Demetri Recachinas (Semifinals) is Assistant Director for Martha’s Table’s Food Programs. A D.C. native who grew up in Maryland, Demetri’s worked in restaurants since high school. After completing training in the Marine Corps, Demetri enrolled in culinary school in Seattle, Washington. He’s also traveled the world and taken cooking classes in Singapore, Thailand, Vietnam, and China. Before heading Martha’s Table’s food programs, Demetri was sous chef at Buck’s Fishing and Camping under then-head-chef Carole Greenwood. In addition to supervising volunteers and full-time cooks, he’s reached out to corporate donors and local farmer’s markets to bring the fresh foods and ingredients served from Martha’s Table’s kitchen.

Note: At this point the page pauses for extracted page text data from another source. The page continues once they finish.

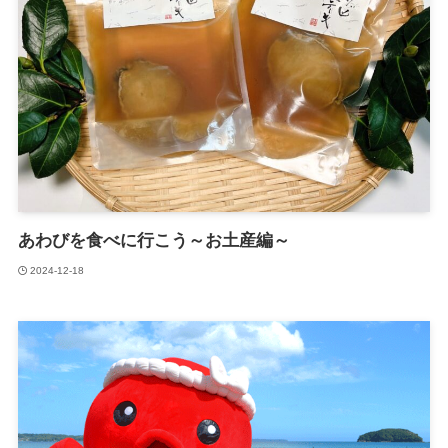
あわびを食べに行こう～お土産編～
2024-12-18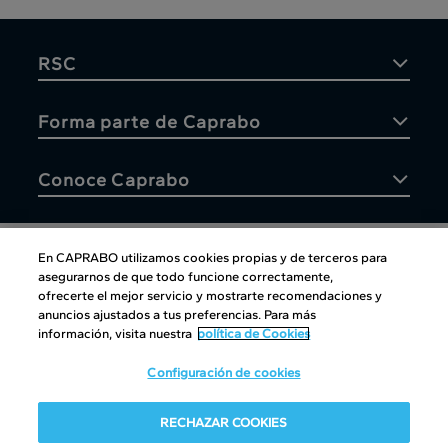
RSC
Forma parte de Caprabo
Conoce Caprabo
En CAPRABO utilizamos cookies propias y de terceros para
asegurarnos de que todo funcione correctamente,
Atención al cliente
ofrecerte el mejor servicio y mostrarte recomendaciones y
anuncios ajustados a tus preferencias. Para más
información, visita nuestra
política de Cookies
Configuración de cookies
Atención al cliente
|
Copyright
|
Política de cookies
|
Aviso
RECHAZAR COOKIES
legal
|
Canal interno de información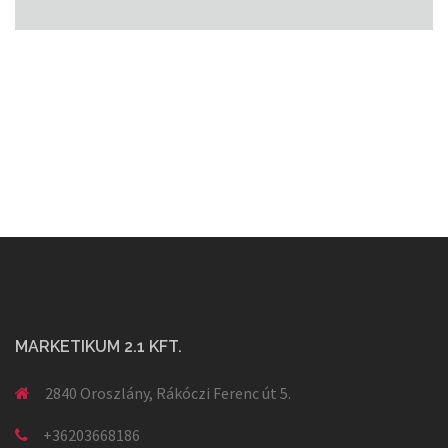
MARKETIKUM 2.1 KFT.
2840 Oroszlány, Rákóczi Ferenc út 5.
+36203668186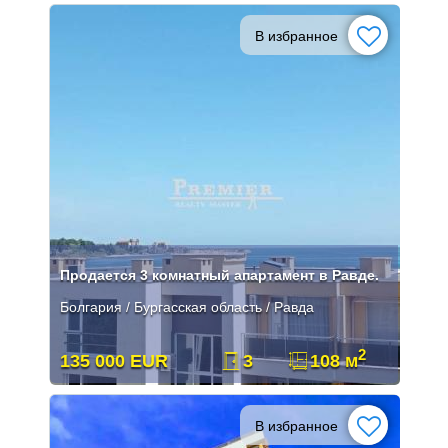
В избранное
Продается 3 комнатный апартамент в Равде.
Болгария / Бургасская область / Равда
2
135 000 EUR
3
108 м
В избранное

(Semifinals/Finals) Anas “Andy” Shallal is the of owner Eatonville Restaurant and Busboys and Poets. Eatonville Restaurant was opened in 2009 and is inspired by the life and writings of Zora Neale Hurston, a prominent writer, folklorist and anthropologist of the Harlem Renaissance. Eatonville is named for Hurston’s Florida hometown and the country’s first, post-Civil War, African American incorporated town and the focal point in her most famous work, Their Eye Were Watching God which celebrates its 75th anniversary of publication this year.